• DATA TO EXAMINE:
Start of Block

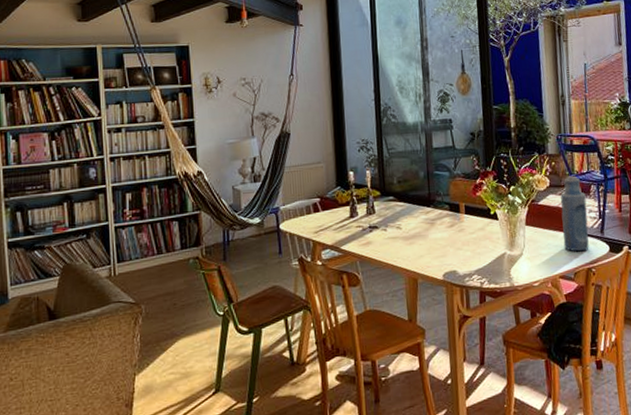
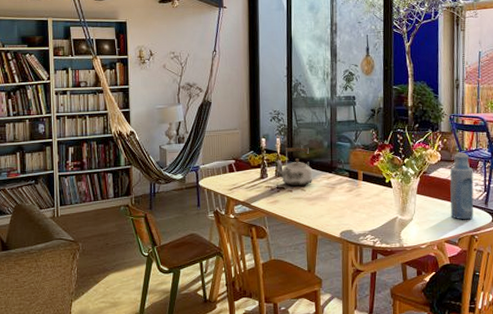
kettle: none [366,180,410,225] -> present [275,147,313,187]

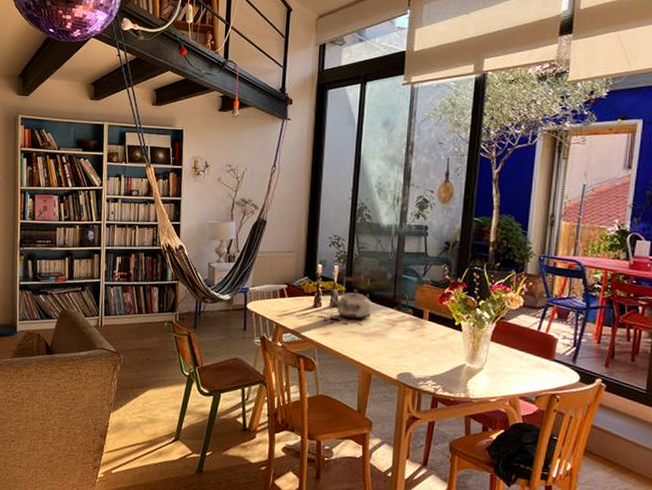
bottle: present [450,152,474,220] -> none [529,299,562,377]

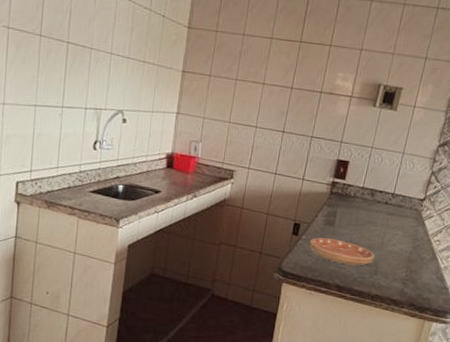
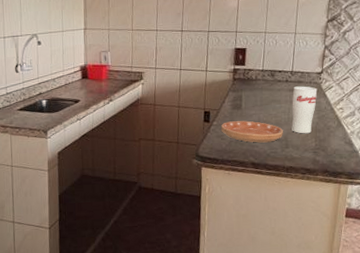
cup: none [383,210,417,263] -> present [292,86,317,134]

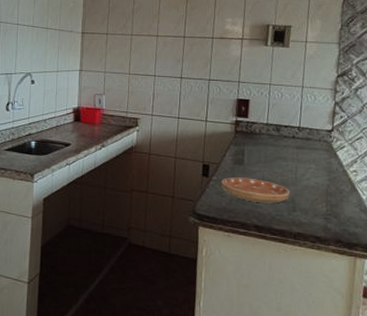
cup: present [292,86,317,134] -> none [299,143,328,197]

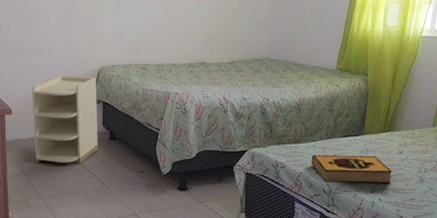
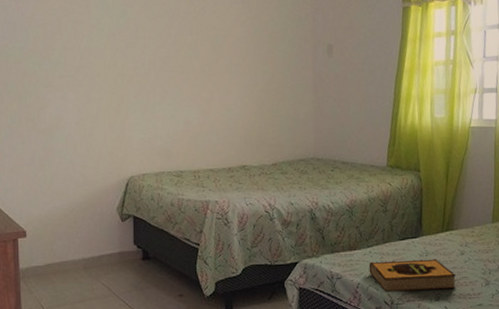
nightstand: present [32,75,98,164] -> none [50,188,130,294]

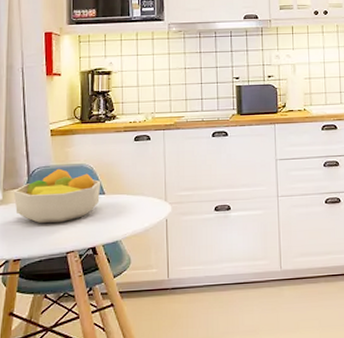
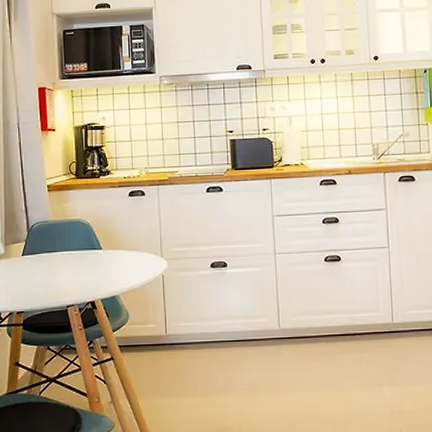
fruit bowl: present [13,168,101,224] -> none [14,223,98,278]

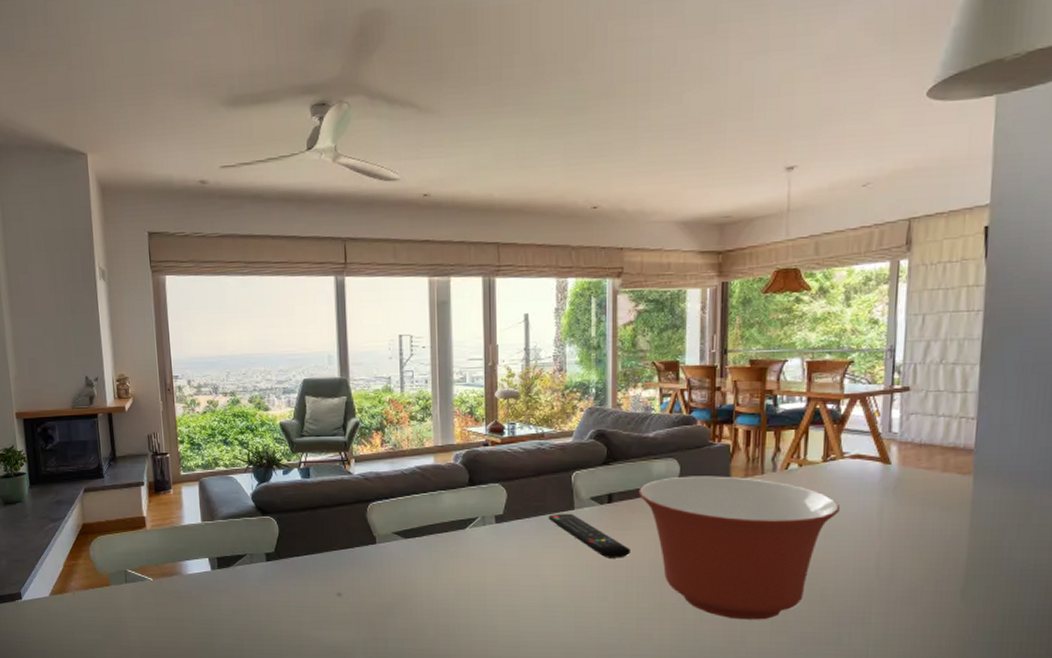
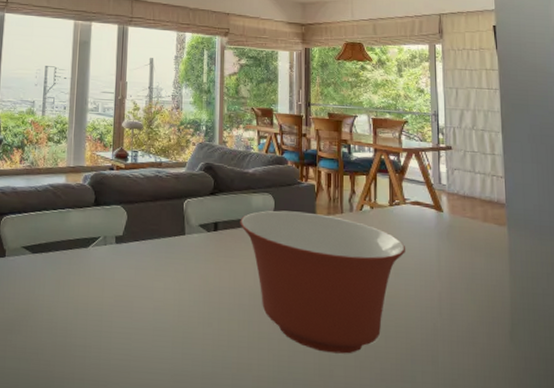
remote control: present [548,513,630,558] -> none [162,238,232,285]

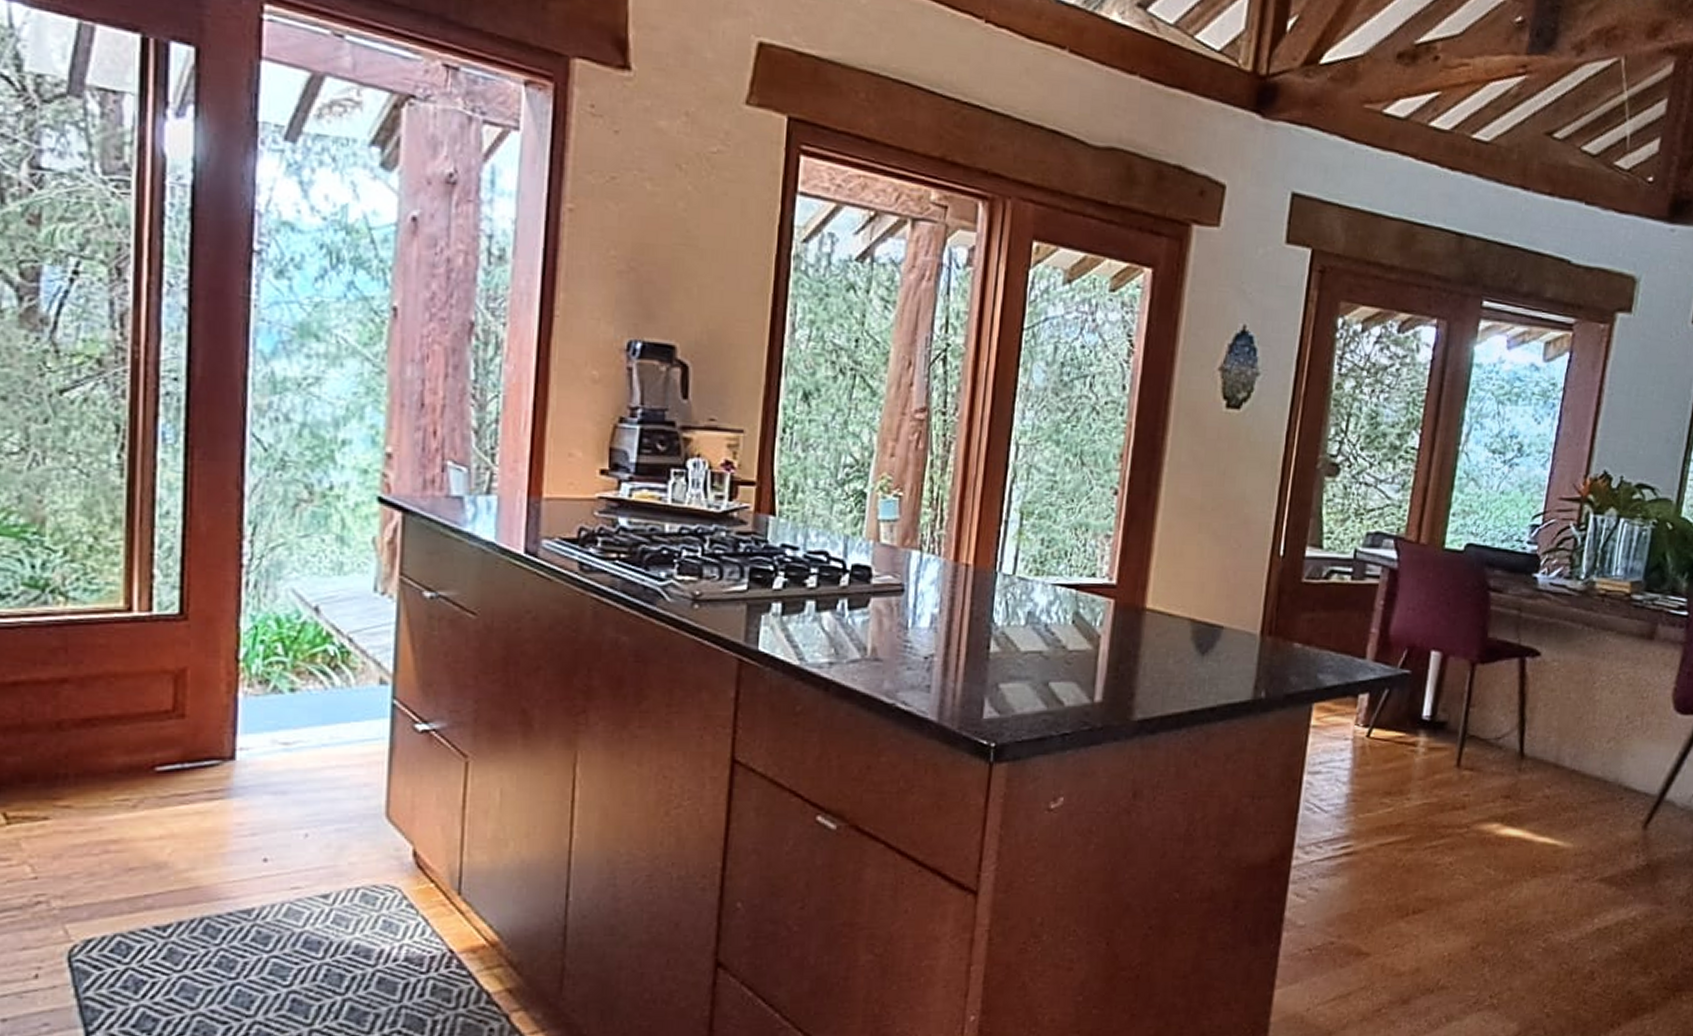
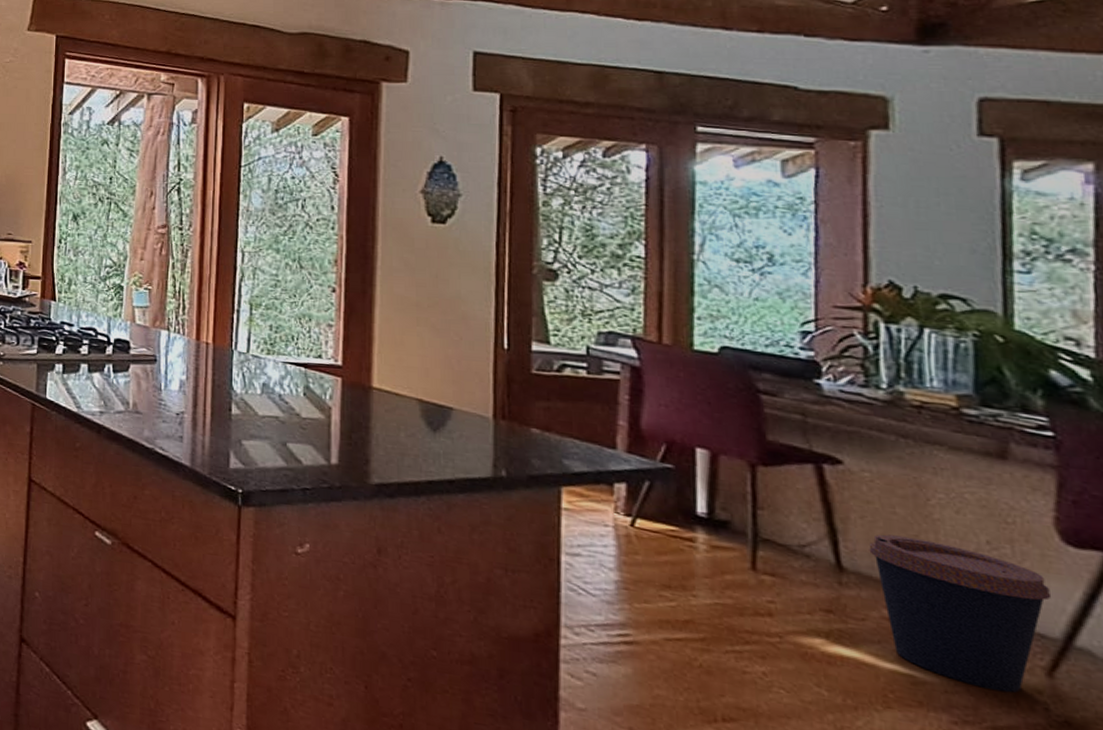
coffee cup: none [1545,719,1659,848] -> present [869,534,1052,693]

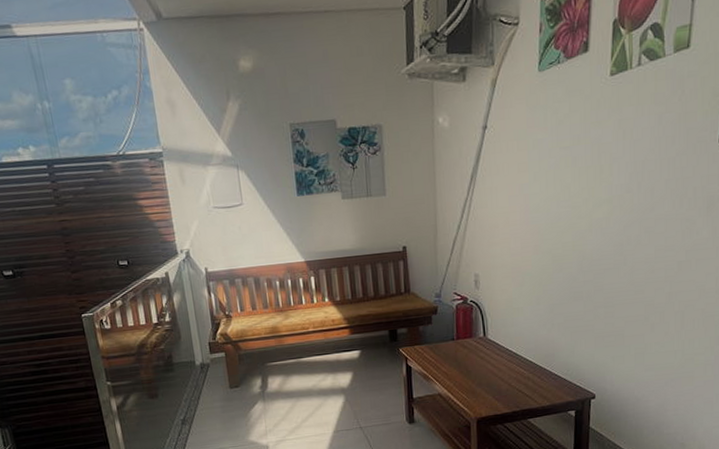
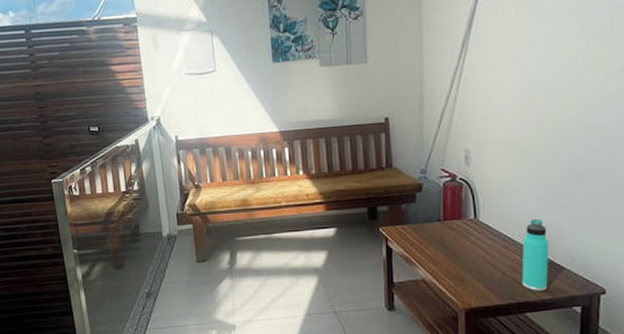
thermos bottle: none [525,335,548,399] -> present [522,219,549,291]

End of Block

• WORK TASK: The reply should hold every record, unchanged, and no pictures.

• TASK RESPONSE:
kettle: none [366,180,410,225] -> present [275,147,313,187]

bottle: present [450,152,474,220] -> none [529,299,562,377]

cup: none [383,210,417,263] -> present [292,86,317,134]

cup: present [292,86,317,134] -> none [299,143,328,197]

nightstand: present [32,75,98,164] -> none [50,188,130,294]

fruit bowl: present [13,168,101,224] -> none [14,223,98,278]

remote control: present [548,513,630,558] -> none [162,238,232,285]

coffee cup: none [1545,719,1659,848] -> present [869,534,1052,693]

thermos bottle: none [525,335,548,399] -> present [522,219,549,291]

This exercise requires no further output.